I’ve mentioned the game’s architecture before, but understanding it helps answer some common questions, so I thought I’d draw a picture.
The game has three main divisions. In the original version, different developers were more or less responsible for each.
The user interface (the 50 or so screens and dialogs) were created for the Windows and Macintoshes of the day (that day being somewhere between 1997, when we started the project, and 1999, when it was released). We used mTropolis, a powerful multimedia development system that was discontinued over a year before the game came out.
The interactive scenes (and news) were coded in OSL (the Opal Scripting Language, or the Opal Scene Language).
The game engine, written in C++, executed the OSL code, ran the economic model (tracking cows and the effects of treasures on them), and was responsible for saving the game. It was cross-platform, running equally well on Mac OS and Windows.
When we created a new version for iOS, the basic game code and the scenes didn’t need radical change. Both were enhanced (for example, the game had more advice and supported 7 new treasures, and there were 28 new scenes) but existing code continued to work. By contrast, none of the user interface code could be used. Not that it would have mattered much, the small touch screen needed a new user interface anyway. This was a very substantial effort, and it ended up being partly duplicated for iPad and again for the 4 inch display.
There are numbers in the diagram because they suggest why the iOS version is distinct from anything else. Saved games assume a specific number of scenes and treasures. Adding more would mean substantial reworking of the C++ code. But this code had to work with mTropolis, so it’s tied to 1998 era systems. The hardware and compilers I used back then are long gone.
So that’s why the GOG Windows version can’t be updated.
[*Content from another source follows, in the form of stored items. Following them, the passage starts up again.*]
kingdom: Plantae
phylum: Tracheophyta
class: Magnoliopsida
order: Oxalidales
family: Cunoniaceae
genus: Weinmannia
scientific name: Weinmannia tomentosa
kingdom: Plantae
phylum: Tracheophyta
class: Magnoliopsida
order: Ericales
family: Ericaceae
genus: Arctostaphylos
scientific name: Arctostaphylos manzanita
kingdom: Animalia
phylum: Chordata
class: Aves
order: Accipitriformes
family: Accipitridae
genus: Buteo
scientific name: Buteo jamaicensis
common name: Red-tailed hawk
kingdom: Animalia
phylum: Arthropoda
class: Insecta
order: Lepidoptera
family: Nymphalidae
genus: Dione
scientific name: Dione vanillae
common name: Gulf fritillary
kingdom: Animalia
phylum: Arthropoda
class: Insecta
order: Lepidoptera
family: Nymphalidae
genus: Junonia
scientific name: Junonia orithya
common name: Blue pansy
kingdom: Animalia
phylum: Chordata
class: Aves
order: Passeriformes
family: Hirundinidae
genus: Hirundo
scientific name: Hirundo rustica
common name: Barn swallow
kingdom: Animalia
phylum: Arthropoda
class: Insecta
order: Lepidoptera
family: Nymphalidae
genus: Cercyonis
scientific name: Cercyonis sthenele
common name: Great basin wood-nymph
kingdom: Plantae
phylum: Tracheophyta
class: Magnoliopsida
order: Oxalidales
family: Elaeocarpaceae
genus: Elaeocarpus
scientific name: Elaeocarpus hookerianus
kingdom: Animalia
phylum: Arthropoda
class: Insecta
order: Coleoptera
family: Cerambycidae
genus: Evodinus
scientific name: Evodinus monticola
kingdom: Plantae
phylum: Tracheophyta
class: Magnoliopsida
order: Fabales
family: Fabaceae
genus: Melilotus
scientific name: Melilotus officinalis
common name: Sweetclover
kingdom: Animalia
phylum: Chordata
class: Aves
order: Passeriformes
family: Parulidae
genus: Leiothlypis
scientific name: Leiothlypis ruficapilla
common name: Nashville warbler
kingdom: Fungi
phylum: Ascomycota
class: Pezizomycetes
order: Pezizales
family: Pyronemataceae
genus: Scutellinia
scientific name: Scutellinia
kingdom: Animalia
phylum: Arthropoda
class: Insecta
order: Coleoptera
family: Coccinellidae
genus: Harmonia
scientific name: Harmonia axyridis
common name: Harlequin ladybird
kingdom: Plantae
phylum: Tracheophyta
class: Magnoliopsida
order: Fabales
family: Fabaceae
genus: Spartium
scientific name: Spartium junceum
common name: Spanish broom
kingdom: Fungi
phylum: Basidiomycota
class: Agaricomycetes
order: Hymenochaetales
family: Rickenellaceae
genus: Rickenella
Some have asked about a new Windows or Mac version, or an Android version. Since mTropolis no longer exists and UIKit is iOS-specific, any version for any other platform will require reworking the user interface (possibly with some redesign, definitely a brand new implementation). Think of it was rewriting a third of the game.
The first iOS release took about 20 calendar months. Since the C++ code didn’t need significant updating, the user interface could thus be said to be about half the code needed for that project.
Actually, there was some new C++ code, because we wanted to add Game Center achievements. Most of this would work on Mac OS X, but not on other platforms.
So unlike the original version, where it was trivial to build for both Mac and Windows, there’s a daunting amount of work to bring the game to another platform.
What we’ve done instead is reflected in those numbers: reworking the 50 screens for iPad (and soon the iPhone 5). And adding new treasures and new scenes in an update we hope to release this month.